Impact of rice straw biochar addition on the sorption and leaching of phenylurea herbicides in saturated sand column

Abstract

The application of phenylurea herbicides (PUHs) may lead to the extensive distribution in soils, while the role of straw biochar as a soil amendment on the transport and sorption of PUHs are still unclear. Thus, the transport and sorption behavior of three typical PUHs with rice straw biochar (RSB) was studied in both adsorption simulation experiments of aqueous solution and packed column experiments. The sorption mechanism of RSB to herbicides was investigated through batch sorption studies with three influencing factors including dosage of RSB, pH, and ionic strength (IS) with orthogonal test. The sorption coefficients were improved significantly by increasing the dosage of RSB, while there was no obvious influence by enhancing the pH and IS value. The optimal sorption conditions (pH value at 3, IS at 0.1 M, and RSB dosage at 60 mg) of three herbicides were set and the maximum removal rates of Monuron, Diuron, and Linuron were 41.9%, 25%, and 56.8%, respectively. The co-transport process of RSB and PUHs were investigated under different RSB dosage, pH value, and IS value. The retention effect increased greatly with enhancing the RSB dosage and pH value. However, IS did not have a significant influence on the retention of RSB, and therefore it had little effect on the adsorption capacity, which was consistent with the results of sorption experiments.

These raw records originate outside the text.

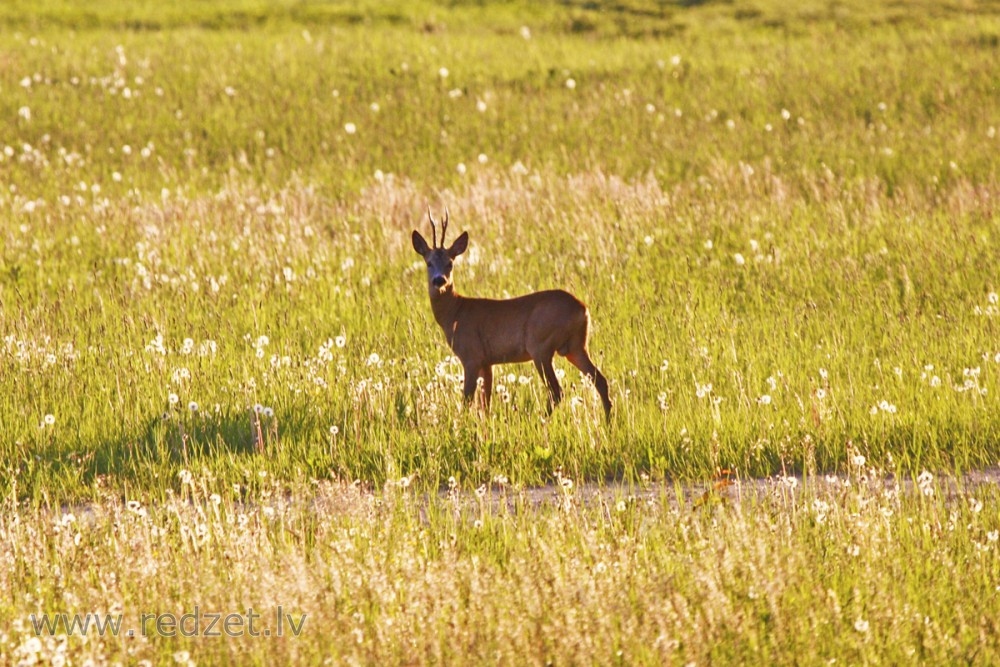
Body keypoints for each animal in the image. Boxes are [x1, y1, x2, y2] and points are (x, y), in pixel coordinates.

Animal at [412, 206, 612, 420]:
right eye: (428, 263)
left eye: (450, 263)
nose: (439, 280)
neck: (455, 312)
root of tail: (583, 308)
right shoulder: (487, 362)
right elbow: (485, 403)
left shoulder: (471, 356)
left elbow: (467, 400)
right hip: (576, 346)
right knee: (601, 380)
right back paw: (608, 422)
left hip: (541, 346)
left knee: (557, 390)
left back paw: (540, 421)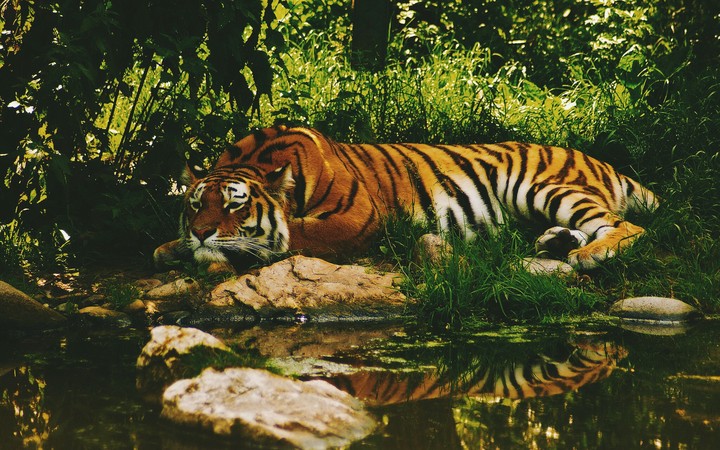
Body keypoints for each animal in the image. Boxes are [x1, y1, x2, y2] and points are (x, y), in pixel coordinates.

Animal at [153, 125, 658, 272]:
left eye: (235, 204)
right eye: (196, 204)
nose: (201, 233)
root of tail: (600, 161)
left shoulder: (357, 217)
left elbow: (294, 234)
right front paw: (171, 247)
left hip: (542, 186)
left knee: (626, 226)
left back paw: (589, 255)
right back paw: (556, 243)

The breakthrough curves (BTCs) for co-transport were well simulated by the two-site non-equilibrium convection–dispersion equation (CDE). Most of the regression coefficients (R2) were above 0.99, which uncovered the co-transport in packed column were affected by physical absorption and chemical forces. According to the fitting parameters analysis, the RSB particles and PUHs were subjected to a greater resistance and a stronger stability by reducing pH value in porous media. The presence of RSB increased the amount of dynamic sorption sites in the entire co-transport system, which led to a significant promotion of the PUHs' sorption and interception.